The Luxembourg government has awarded the operation of its public electric vehicle (EV) charging infrastructure to the charge@lux consortium, marking a significant shift in line with European Union regulations. The consortium — composed of Electris Luxembourg SA, Cube 4T8 SARL, and Socom SA — will manage the network under a seven-year concession.
The decision comes as Luxembourg complies with Directive (EU) 2019/944, which prohibits distribution system operators (DSOs) from owning or operating public charging infrastructure, barring limited exceptions. The move necessitated a competitive tender to select a new operator for the Chargy and SuperChargy networks.
“These provisions oblige DSOs to sell the public charging infrastructure, following a competitive tender, to the economic operator who submits the bid considered to be the most economically advantageous,” the Chargy platform states on its website.
According to the Ministry of the Economy, the transition will not impact service availability or user access. “For the user, the concession will have no impact. Charging stations will continue to be accessible with the same identification and payment methods as before, and the conditions applicable to the concessionaire will ensure continuity in the quality of service offered,” the Ministry confirmed.

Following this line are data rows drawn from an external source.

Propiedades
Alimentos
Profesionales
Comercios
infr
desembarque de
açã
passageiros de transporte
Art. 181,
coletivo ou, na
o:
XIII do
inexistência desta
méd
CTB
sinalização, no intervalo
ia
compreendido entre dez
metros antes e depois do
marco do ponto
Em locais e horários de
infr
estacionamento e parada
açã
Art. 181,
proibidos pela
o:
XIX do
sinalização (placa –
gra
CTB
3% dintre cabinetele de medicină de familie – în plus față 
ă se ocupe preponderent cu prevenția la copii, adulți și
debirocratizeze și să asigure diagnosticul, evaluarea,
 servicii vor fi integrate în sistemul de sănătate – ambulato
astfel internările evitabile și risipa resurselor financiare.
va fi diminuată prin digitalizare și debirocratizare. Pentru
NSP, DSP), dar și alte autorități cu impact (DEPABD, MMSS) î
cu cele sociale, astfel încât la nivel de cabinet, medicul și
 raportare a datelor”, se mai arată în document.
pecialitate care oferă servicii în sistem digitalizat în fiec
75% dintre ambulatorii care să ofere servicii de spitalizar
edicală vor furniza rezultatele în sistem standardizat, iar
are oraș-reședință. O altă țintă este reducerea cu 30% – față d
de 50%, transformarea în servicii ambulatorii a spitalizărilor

The Chargy and SuperChargy networks — with 666 AC and 82 DC fast chargers currently operational — play a pivotal role in Luxembourg’s national strategy for reducing emissions in transport, which accounts for 60% of the country’s CO₂ output. The government aims to electrify 49% of the national car fleet by 2030.
“The electrification of vehicles must be accompanied by an appropriate charging infrastructure, including private chargers at home and workplaces, chargers accessible to the public in private spaces such as commercial car parks, and public charging stations in public parking areas,” the Ministry added.